■ Data shown
════════════════

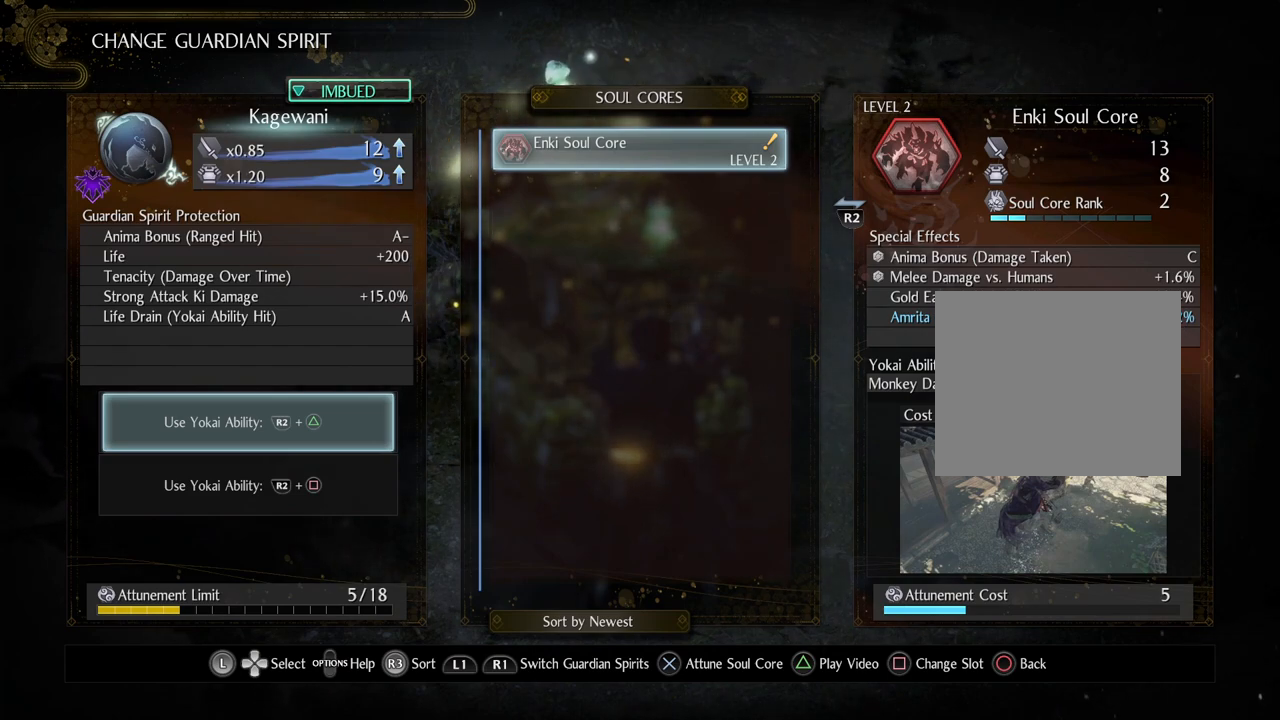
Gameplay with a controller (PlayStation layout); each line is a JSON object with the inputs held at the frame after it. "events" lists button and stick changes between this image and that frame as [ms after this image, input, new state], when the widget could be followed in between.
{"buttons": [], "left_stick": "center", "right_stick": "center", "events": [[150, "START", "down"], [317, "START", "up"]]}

════════════════

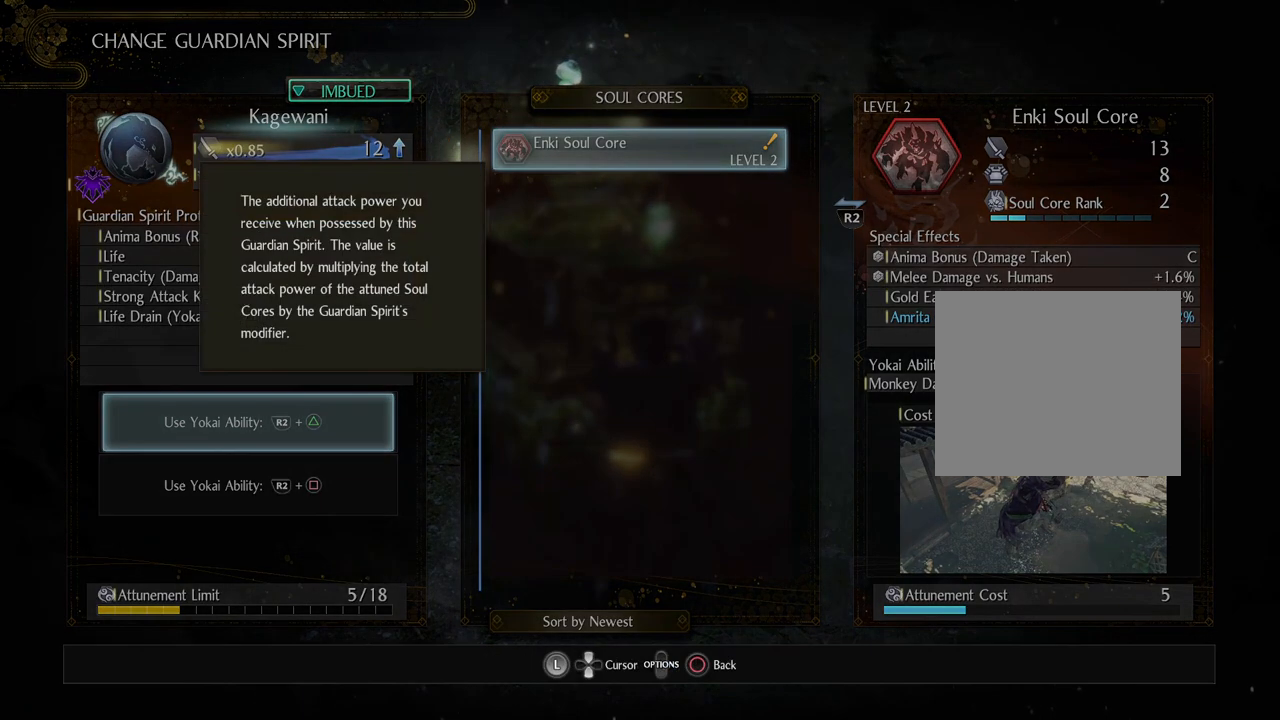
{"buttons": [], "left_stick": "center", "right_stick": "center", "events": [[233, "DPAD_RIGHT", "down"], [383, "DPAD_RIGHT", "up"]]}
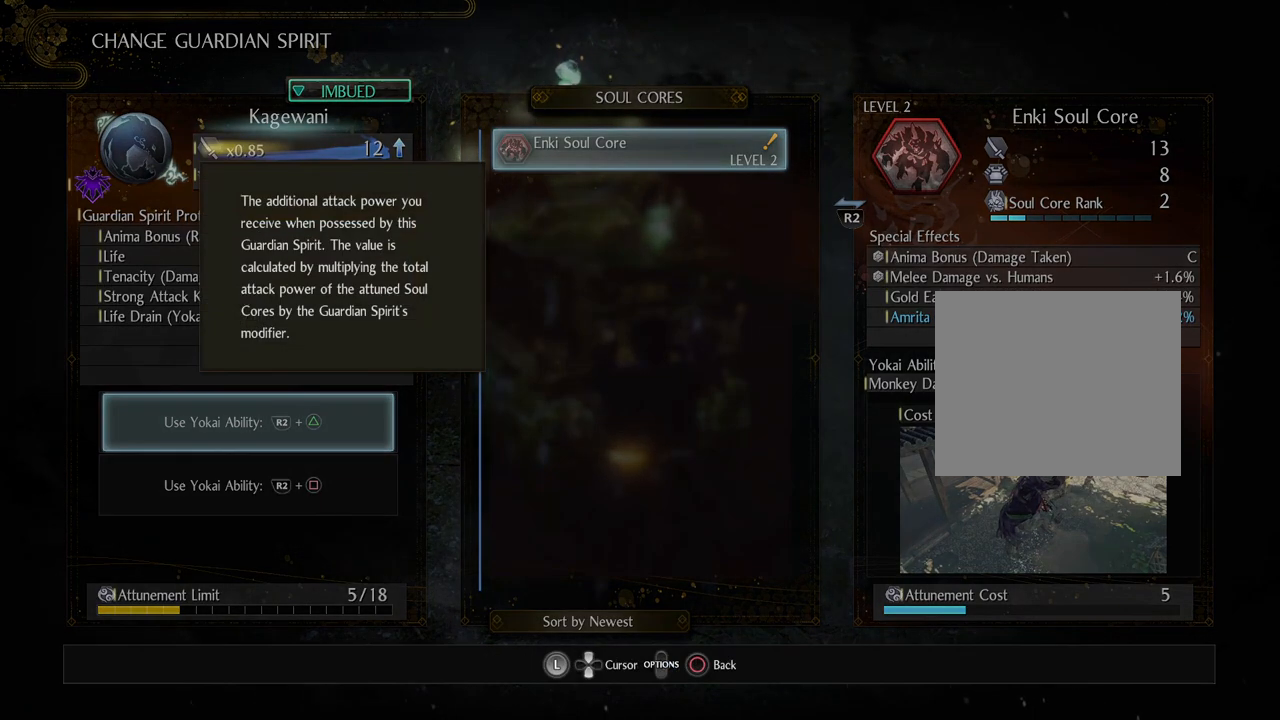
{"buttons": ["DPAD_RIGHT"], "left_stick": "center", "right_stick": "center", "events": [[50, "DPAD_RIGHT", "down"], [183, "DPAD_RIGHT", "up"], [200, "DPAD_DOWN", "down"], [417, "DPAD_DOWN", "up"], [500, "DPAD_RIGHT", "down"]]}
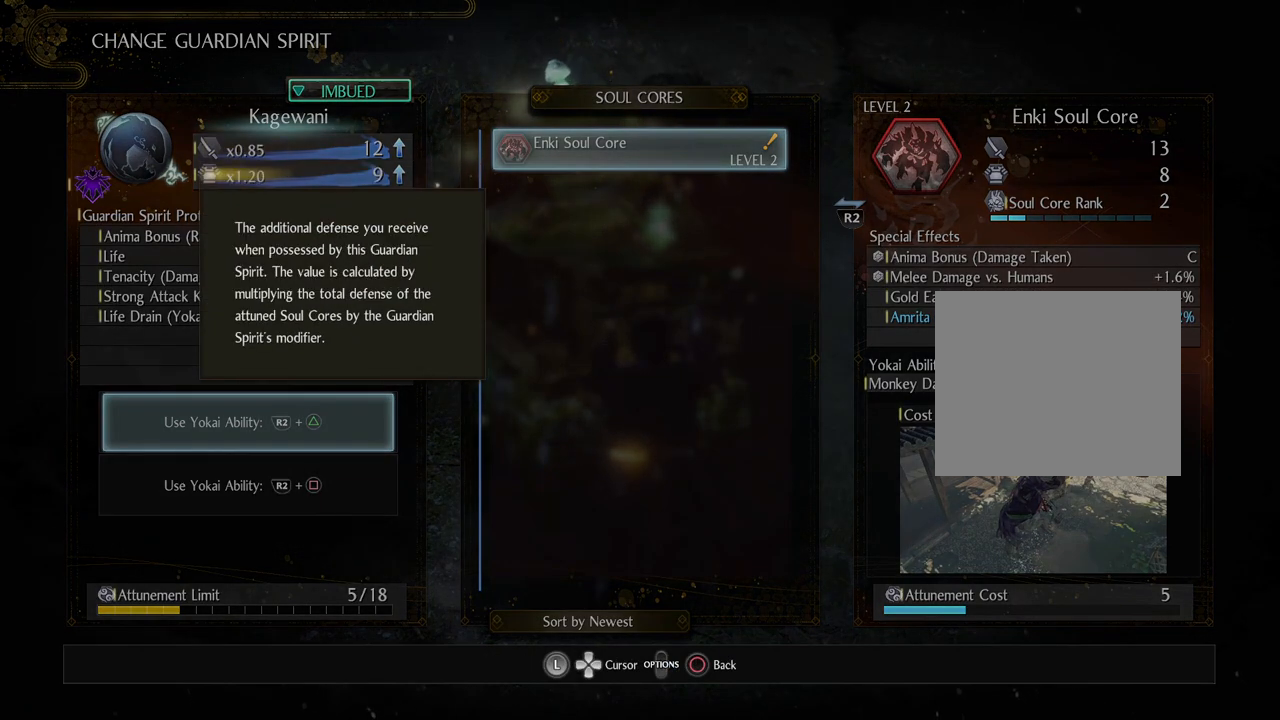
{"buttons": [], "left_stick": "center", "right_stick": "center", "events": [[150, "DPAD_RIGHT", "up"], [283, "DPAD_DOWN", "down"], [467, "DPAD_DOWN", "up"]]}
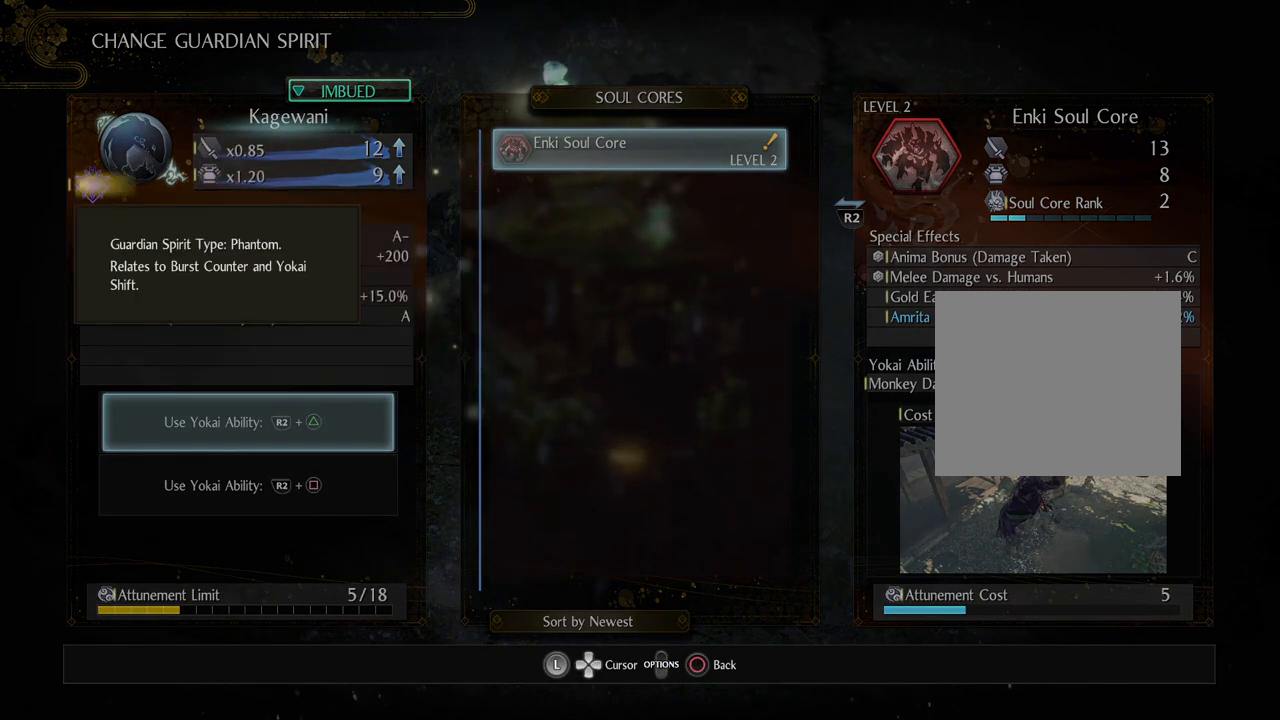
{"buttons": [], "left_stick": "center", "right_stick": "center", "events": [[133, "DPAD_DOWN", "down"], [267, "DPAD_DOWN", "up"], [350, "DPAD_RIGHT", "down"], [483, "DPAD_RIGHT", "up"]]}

════════════════

■ To do
Scan the entries for the word "down". Report each line that has it.

■ Response area
{"buttons": [], "left_stick": "center", "right_stick": "center", "events": [[150, "START", "down"], [317, "START", "up"]]}
{"buttons": [], "left_stick": "center", "right_stick": "center", "events": [[233, "DPAD_RIGHT", "down"], [383, "DPAD_RIGHT", "up"]]}
{"buttons": ["DPAD_RIGHT"], "left_stick": "center", "right_stick": "center", "events": [[50, "DPAD_RIGHT", "down"], [183, "DPAD_RIGHT", "up"], [200, "DPAD_DOWN", "down"], [417, "DPAD_DOWN", "up"], [500, "DPAD_RIGHT", "down"]]}
{"buttons": [], "left_stick": "center", "right_stick": "center", "events": [[150, "DPAD_RIGHT", "up"], [283, "DPAD_DOWN", "down"], [467, "DPAD_DOWN", "up"]]}
{"buttons": [], "left_stick": "center", "right_stick": "center", "events": [[133, "DPAD_DOWN", "down"], [267, "DPAD_DOWN", "up"], [350, "DPAD_RIGHT", "down"], [483, "DPAD_RIGHT", "up"]]}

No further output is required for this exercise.